Put each nonblank line of the data below into a JSON list of strings, with one string per line.

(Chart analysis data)
****************

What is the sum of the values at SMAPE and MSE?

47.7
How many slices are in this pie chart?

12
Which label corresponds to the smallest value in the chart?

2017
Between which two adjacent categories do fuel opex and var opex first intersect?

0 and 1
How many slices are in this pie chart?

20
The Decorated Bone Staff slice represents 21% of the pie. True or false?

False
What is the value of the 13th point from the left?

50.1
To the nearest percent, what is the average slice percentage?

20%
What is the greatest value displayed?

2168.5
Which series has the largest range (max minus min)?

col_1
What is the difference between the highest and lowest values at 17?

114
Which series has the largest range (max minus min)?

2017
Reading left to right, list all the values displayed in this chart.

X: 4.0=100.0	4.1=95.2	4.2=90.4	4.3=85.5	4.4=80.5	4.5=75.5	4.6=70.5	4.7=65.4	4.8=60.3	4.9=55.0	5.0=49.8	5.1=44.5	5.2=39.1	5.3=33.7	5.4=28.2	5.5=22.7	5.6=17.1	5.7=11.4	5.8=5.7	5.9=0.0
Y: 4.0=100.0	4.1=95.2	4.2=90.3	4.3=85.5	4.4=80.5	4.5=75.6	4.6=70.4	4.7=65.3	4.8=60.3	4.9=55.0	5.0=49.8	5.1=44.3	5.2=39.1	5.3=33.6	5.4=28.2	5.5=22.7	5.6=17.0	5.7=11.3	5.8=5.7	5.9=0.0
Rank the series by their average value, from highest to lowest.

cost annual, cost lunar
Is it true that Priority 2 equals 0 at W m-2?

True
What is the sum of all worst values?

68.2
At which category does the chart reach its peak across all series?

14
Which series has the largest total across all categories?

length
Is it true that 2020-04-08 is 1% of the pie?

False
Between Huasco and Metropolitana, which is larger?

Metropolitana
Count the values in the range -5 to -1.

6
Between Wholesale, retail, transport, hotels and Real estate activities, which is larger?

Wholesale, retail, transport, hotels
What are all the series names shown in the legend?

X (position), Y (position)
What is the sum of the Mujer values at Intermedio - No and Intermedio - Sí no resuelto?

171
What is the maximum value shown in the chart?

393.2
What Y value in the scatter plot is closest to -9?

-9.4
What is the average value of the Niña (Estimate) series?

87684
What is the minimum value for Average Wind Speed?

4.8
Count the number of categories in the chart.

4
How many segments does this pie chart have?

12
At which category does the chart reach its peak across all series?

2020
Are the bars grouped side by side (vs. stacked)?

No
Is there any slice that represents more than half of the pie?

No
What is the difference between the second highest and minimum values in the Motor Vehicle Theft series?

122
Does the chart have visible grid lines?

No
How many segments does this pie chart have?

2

****************

**Task response:**
[
  "What is the sum of the values at SMAPE and MSE?",
  "47.7",
  "How many slices are in this pie chart?",
  "12",
  "Which label corresponds to the smallest value in the chart?",
  "2017",
  "Between which two adjacent categories do fuel opex and var opex first intersect?",
  "0 and 1",
  "How many slices are in this pie chart?",
  "20",
  "The Decorated Bone Staff slice represents 21% of the pie. True or false?",
  "False",
  "What is the value of the 13th point from the left?",
  "50.1",
  "To the nearest percent, what is the average slice percentage?",
  "20%",
  "What is the greatest value displayed?",
  "2168.5",
  "Which series has the largest range (max minus min)?",
  "col_1",
  "What is the difference between the highest and lowest values at 17?",
  "114",
  "Which series has the largest range (max minus min)?",
  "2017",
  "Reading left to right, list all the values displayed in this chart.",
  "X: 4.0=100.0\t4.1=95.2\t4.2=90.4\t4.3=85.5\t4.4=80.5\t4.5=75.5\t4.6=70.5\t4.7=65.4\t4.8=60.3\t4.9=55.0\t5.0=49.8\t5.1=44.5\t5.2=39.1\t5.3=33.7\t5.4=28.2\t5.5=22.7\t5.6=17.1\t5.7=11.4\t5.8=5.7\t5.9=0.0",
  "Y: 4.0=100.0\t4.1=95.2\t4.2=90.3\t4.3=85.5\t4.4=80.5\t4.5=75.6\t4.6=70.4\t4.7=65.3\t4.8=60.3\t4.9=55.0\t5.0=49.8\t5.1=44.3\t5.2=39.1\t5.3=33.6\t5.4=28.2\t5.5=22.7\t5.6=17.0\t5.7=11.3\t5.8=5.7\t5.9=0.0",
  "Rank the series by their average value, from highest to lowest.",
  "cost annual, cost lunar",
  "Is it true that Priority 2 equals 0 at W m-2?",
  "True",
  "What is the sum of all worst values?",
  "68.2",
  "At which category does the chart reach its peak across all series?",
  "14",
  "Which series has the largest total across all categories?",
  "length",
  "Is it true that 2020-04-08 is 1% of the pie?",
  "False",
  "Between Huasco and Metropolitana, which is larger?",
  "Metropolitana",
  "Count the values in the range -5 to -1.",
  "6",
  "Between Wholesale, retail, transport, hotels and Real estate activities, which is larger?",
  "Wholesale, retail, transport, hotels",
  "What are all the series names shown in the legend?",
  "X (position), Y (position)",
  "What is the sum of the Mujer values at Intermedio - No and Intermedio - Sí no resuelto?",
  "171",
  "What is the maximum value shown in the chart?",
  "393.2",
  "What Y value in the scatter plot is closest to -9?",
  "-9.4",
  "What is the average value of the Niña (Estimate) series?",
  "87684",
  "What is the minimum value for Average Wind Speed?",
  "4.8",
  "Count the number of categories in the chart.",
  "4",
  "How many segments does this pie chart have?",
  "12",
  "At which category does the chart reach its peak across all series?",
  "2020",
  "Are the bars grouped side by side (vs. stacked)?",
  "No",
  "Is there any slice that represents more than half of the pie?",
  "No",
  "What is the difference between the second highest and minimum values in the Motor Vehicle Theft series?",
  "122",
  "Does the chart have visible grid lines?",
  "No",
  "How many segments does this pie chart have?",
  "2"
]